This week we acquired a great lecture for UCI OpenCourseWare in our growing Public Health collection, Public-Private Partnerships for Health: Social experiments to integrate ethics and profits, by Dr. Sherri Treasurywala of the Paul Merage School of Business. In the lecture, Dr. Treasurywala explains the big pharmaceutical drug business model and how the pursuit of “blockbuster” drugs does not advance healing amongst some of the poorest citizens and how some are seeking to correct this by building public-private partnerships in the developing world. This talk is particularly timely given this new piece featured in CNN Money/Fortune discussing Allergan’s success with its blockbuster drug, Botox. As reported by Shelley DuBois:
“The company behind Botox, the “face-lift in a bottle,” is itself aging rather gracefully.

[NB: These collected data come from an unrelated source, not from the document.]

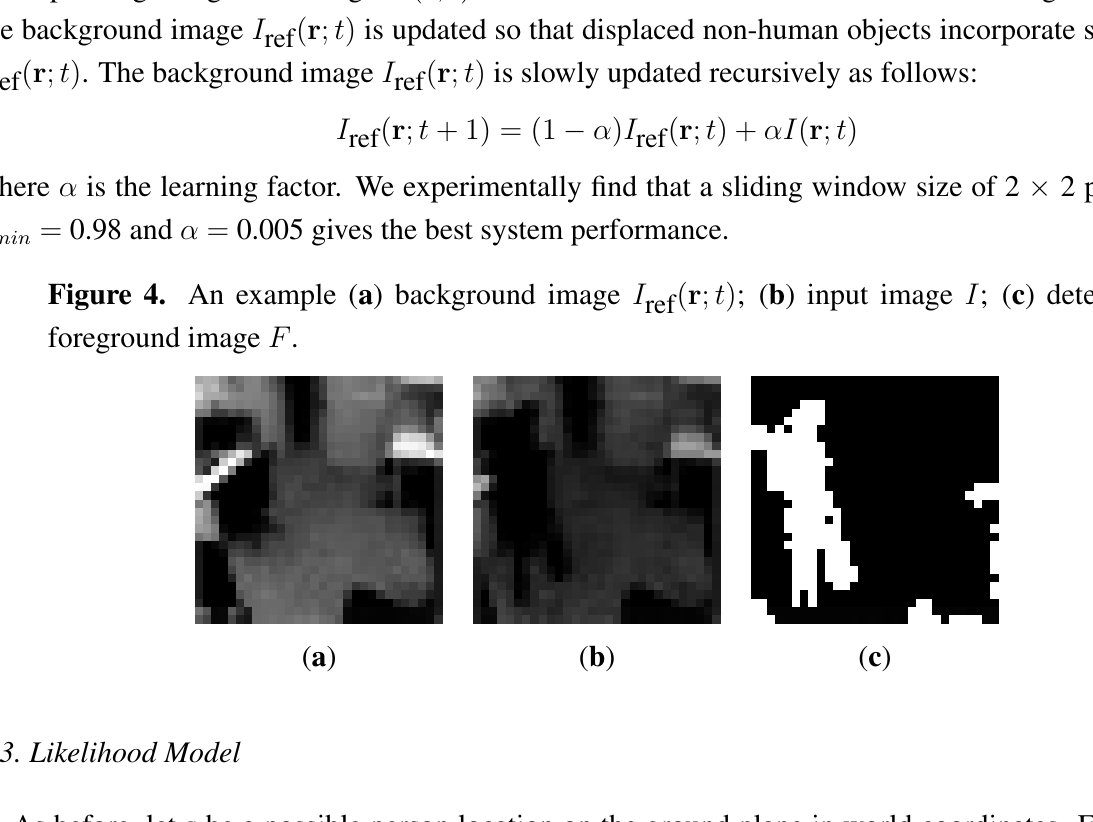
( r ; t ) ; ( b ) input image I ; ( c ) detected ref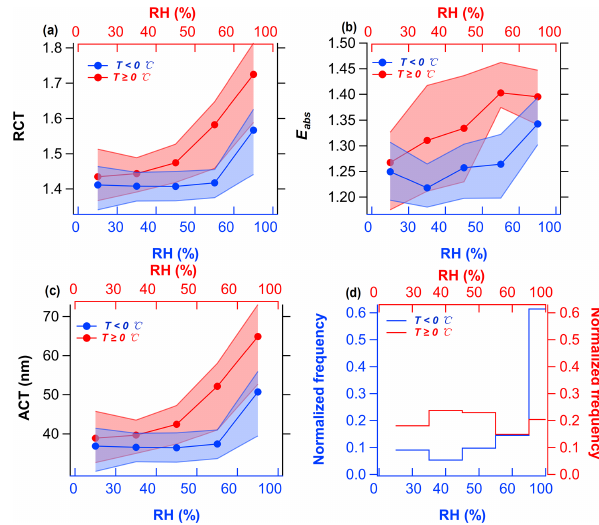
Figure 9. (a–c) RCT ( D c @180nm), E abs , and ACT ( D c @180nm) dependence on RH under the temperature regimes of − 14 ◦ C < T < 0 ◦ C and 0 ◦ C < T < 8 ◦ C. Circles represent the average val- ues. The upper and lower boundaries of the shaded areas represent the 75th and 25th percentiles of data points in each bin. (d) The nor- malized frequency of data points in each bin under different temper- ature ranges.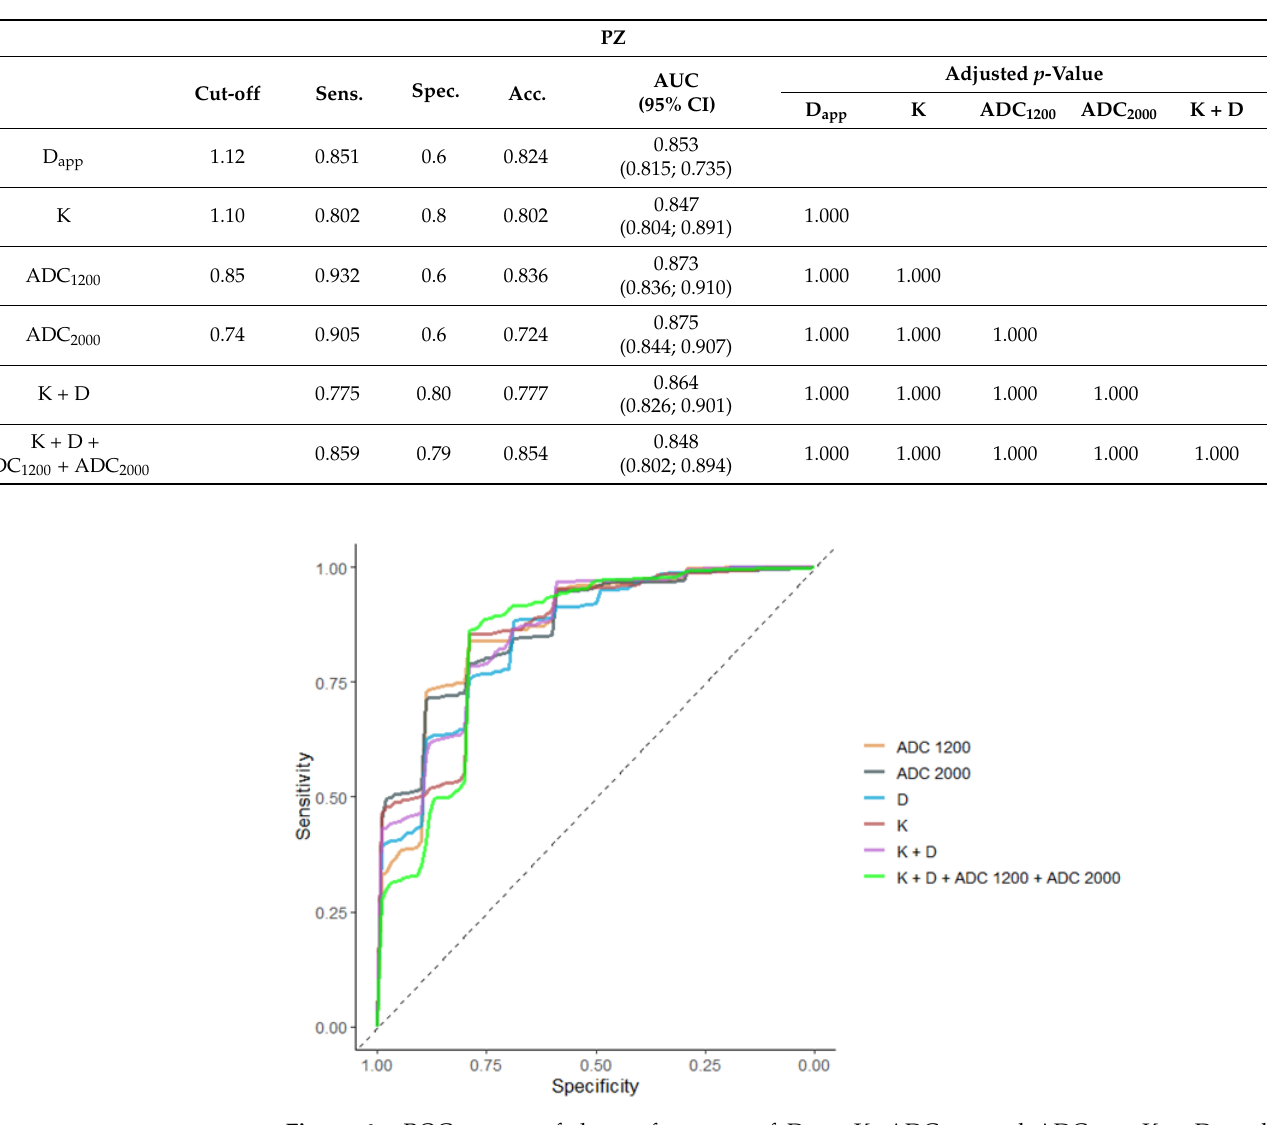
Table 5. Diagnostic performance in differentiating GS ≤ 3 + 3 and GS ≥ 3 + 4 tumors in the peripheral zone of D app , K, ADC 1200 , and ADC 2000 , the combination of D app and K together, the combination of D app + K + ADC 1200 + ADC 2000 together, and cut-off values for D, ADC × 10 −3 mm 2 /s) and K determined by Youden index.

Net sales increased by 13.3%, to roughly $1.3 billion, in the first quarter of 2011 compared with the same period last year, and the company has given analysts no reason to think it won’t put together a string of good quarters.
That’s because Allergan’s product portfolio is looking first class: “We believe Allergan has one of the most compelling growth profiles in specialty pharma,” a May report by Piper Jaffray analysts David Amsellem and Michael Dinerman said. But pharma companies need more than a good growth strategy, says Ken Cacciatore, an analyst with Cowen Group. They should also develop new products and have plans to keep the patent rights for the ones that they already have. “That’s really the holy grail of pharmaceuticals,” he says, “and Allergan has it.””
Speciality pharma and niche marketing don’t cure malaria, but Treasurywala does address how some companies are working around the model that made them monetarily successful to provide relief to needy consumers. Dr. Treasurywala also discusses the Botox example in her talk in explaining how one drug, originally approved by the FDA to treat uncontrolled eye blinking and facial muscle spasms, can have multiple uses and be marketed successfully for those additional uses.